Copy the records word for word. Pictures do not go in.

» **Material supplied**
'''
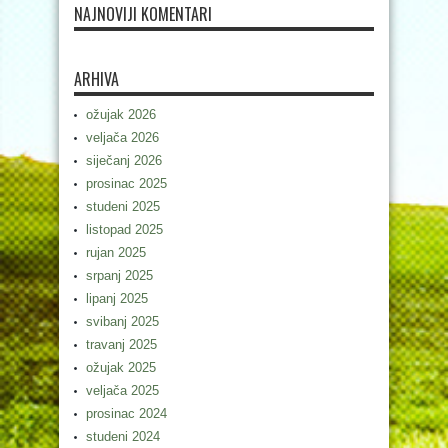
NAJNOVIJI KOMENTARI
ARHIVA
ožujak 2026
veljača 2026
siječanj 2026
prosinac 2025
studeni 2025
listopad 2025
rujan 2025
srpanj 2025
lipanj 2025
svibanj 2025
travanj 2025
ožujak 2025
veljača 2025
prosinac 2024
studeni 2024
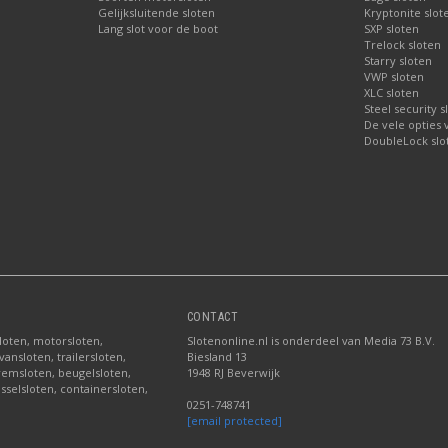
Gelijksluitende sloten
Kryptonite slot
Lang slot voor de boot
SXP sloten
Trelock sloten
Starry sloten
VWP sloten
XLC sloten
Steel security s
De vele opties
DoubleLock slo
CONTACT
sloten, motorsloten,
Slotenonline.nl is onderdeel van Media 73 B.V.
ansloten, trailersloten,
Biesland 13
fremsloten, beugelsloten,
1948 RJ Beverwijk
sselsloten, containersloten,
0251-748741
[email protected]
'''
» **Task answer**
NAJNOVIJI KOMENTARI
ARHIVA
ožujak 2026
veljača 2026
siječanj 2026
prosinac 2025
studeni 2025
listopad 2025
rujan 2025
srpanj 2025
lipanj 2025
svibanj 2025
travanj 2025
ožujak 2025
veljača 2025
prosinac 2024
studeni 2024
Gelijksluitende sloten
Kryptonite slot
Lang slot voor de boot
SXP sloten
Trelock sloten
Starry sloten
VWP sloten
XLC sloten
Steel security s
De vele opties
DoubleLock slo
CONTACT
sloten, motorsloten,
Slotenonline.nl is onderdeel van Media 73 B.V.
ansloten, trailersloten,
Biesland 13
fremsloten, beugelsloten,
1948 RJ Beverwijk
sselsloten, containersloten,
0251-748741
[email protected]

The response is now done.